**GIVEN REQUEST**
Copy the lines below word for word, but leave the pictures out.

--- begin EXTRACTED INFORMATION ---

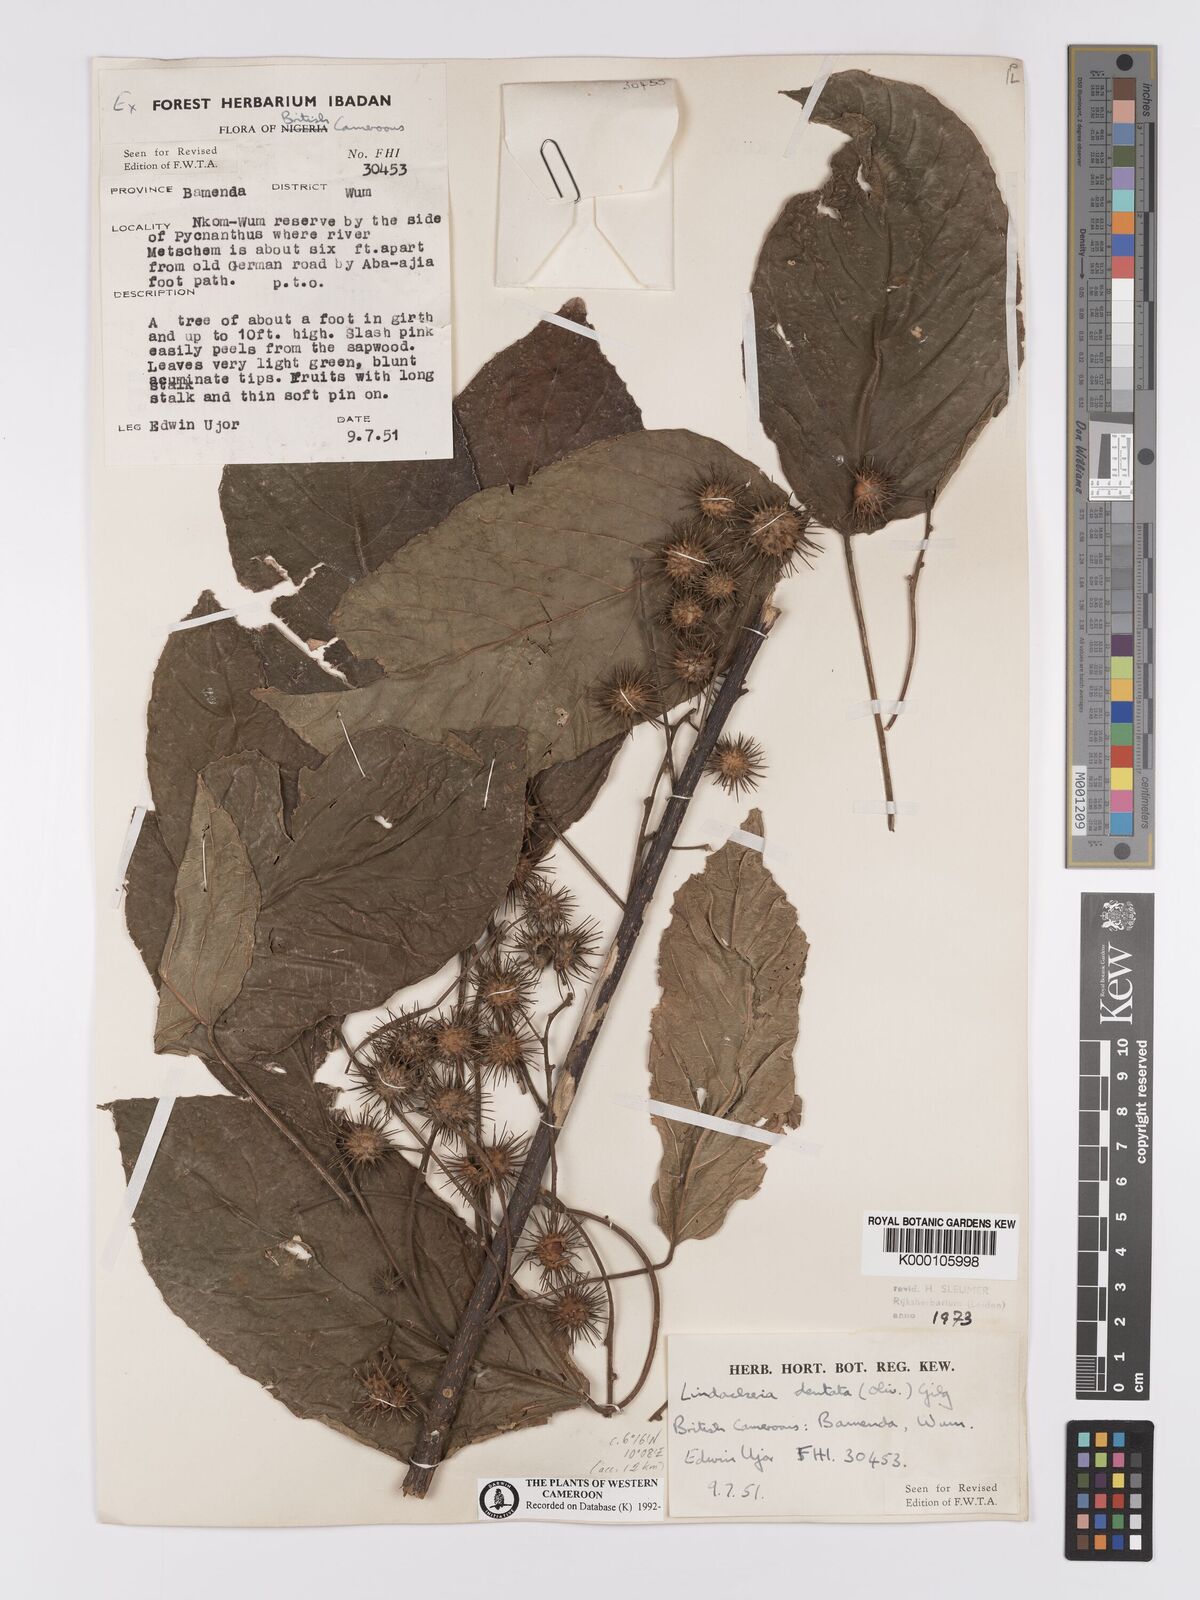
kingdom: Plantae
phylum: Tracheophyta
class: Magnoliopsida
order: Malpighiales
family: Achariaceae
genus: Lindackeria
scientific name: Lindackeria dentata
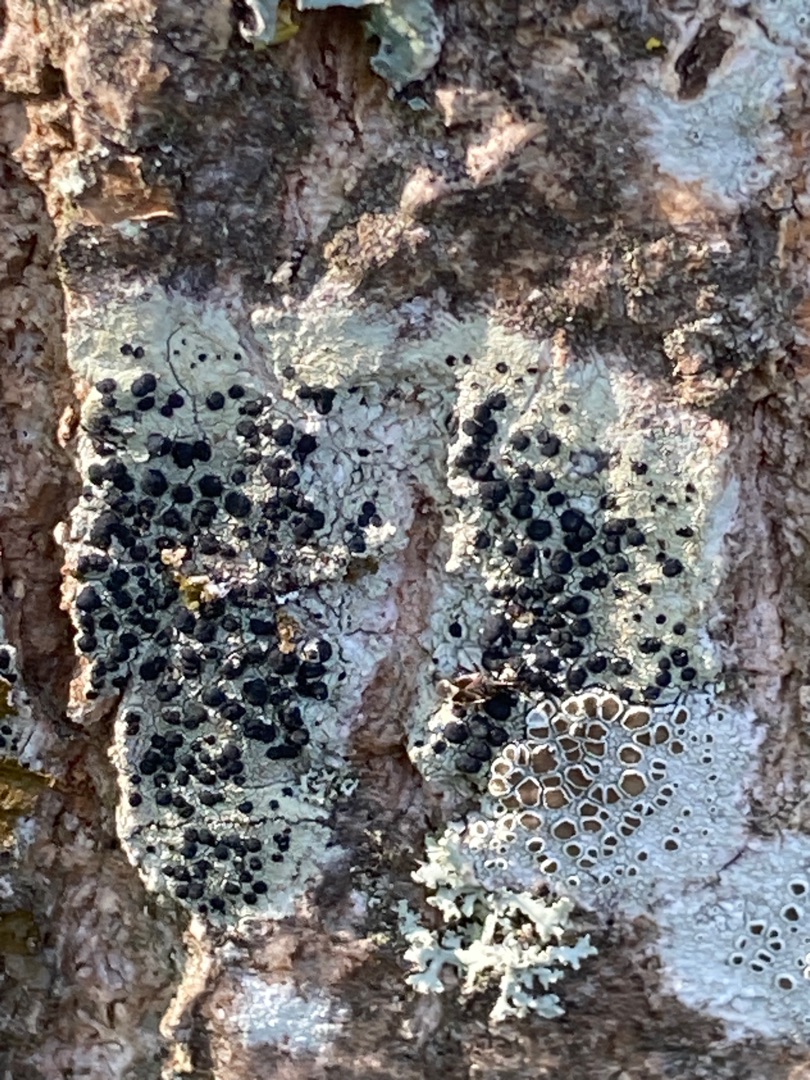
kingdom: Fungi
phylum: Ascomycota
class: Lecanoromycetes
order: Lecanorales
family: Lecanoraceae
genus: Lecidella
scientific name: Lecidella elaeochroma
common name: Grågrøn skivelav
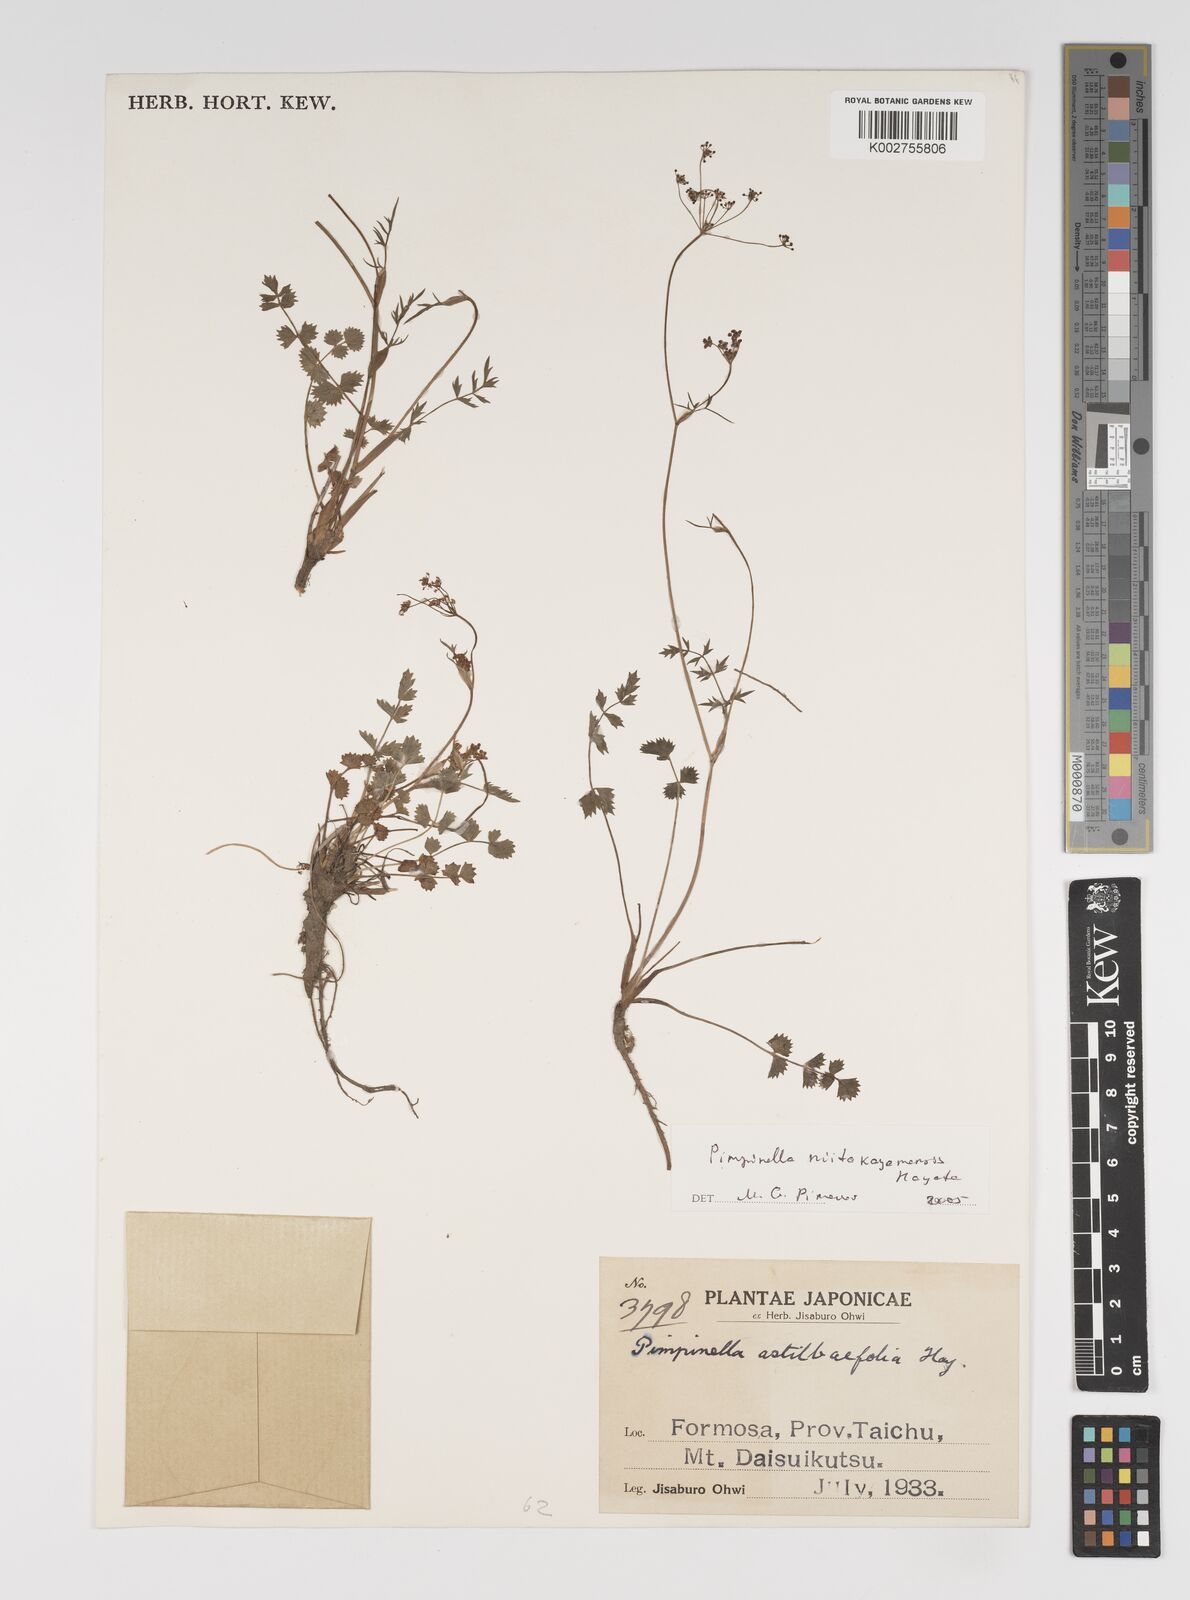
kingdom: Plantae
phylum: Tracheophyta
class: Magnoliopsida
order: Apiales
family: Apiaceae
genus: Pimpinella
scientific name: Pimpinella niitakayamensis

--- end EXTRACTED INFORMATION ---

**TASK ANSWER**
kingdom: Plantae
phylum: Tracheophyta
class: Magnoliopsida
order: Malpighiales
family: Achariaceae
genus: Lindackeria
scientific name: Lindackeria dentata
kingdom: Fungi
phylum: Ascomycota
class: Lecanoromycetes
order: Lecanorales
family: Lecanoraceae
genus: Lecidella
scientific name: Lecidella elaeochroma
common name: Grågrøn skivelav
kingdom: Plantae
phylum: Tracheophyta
class: Magnoliopsida
order: Apiales
family: Apiaceae
genus: Pimpinella
scientific name: Pimpinella niitakayamensis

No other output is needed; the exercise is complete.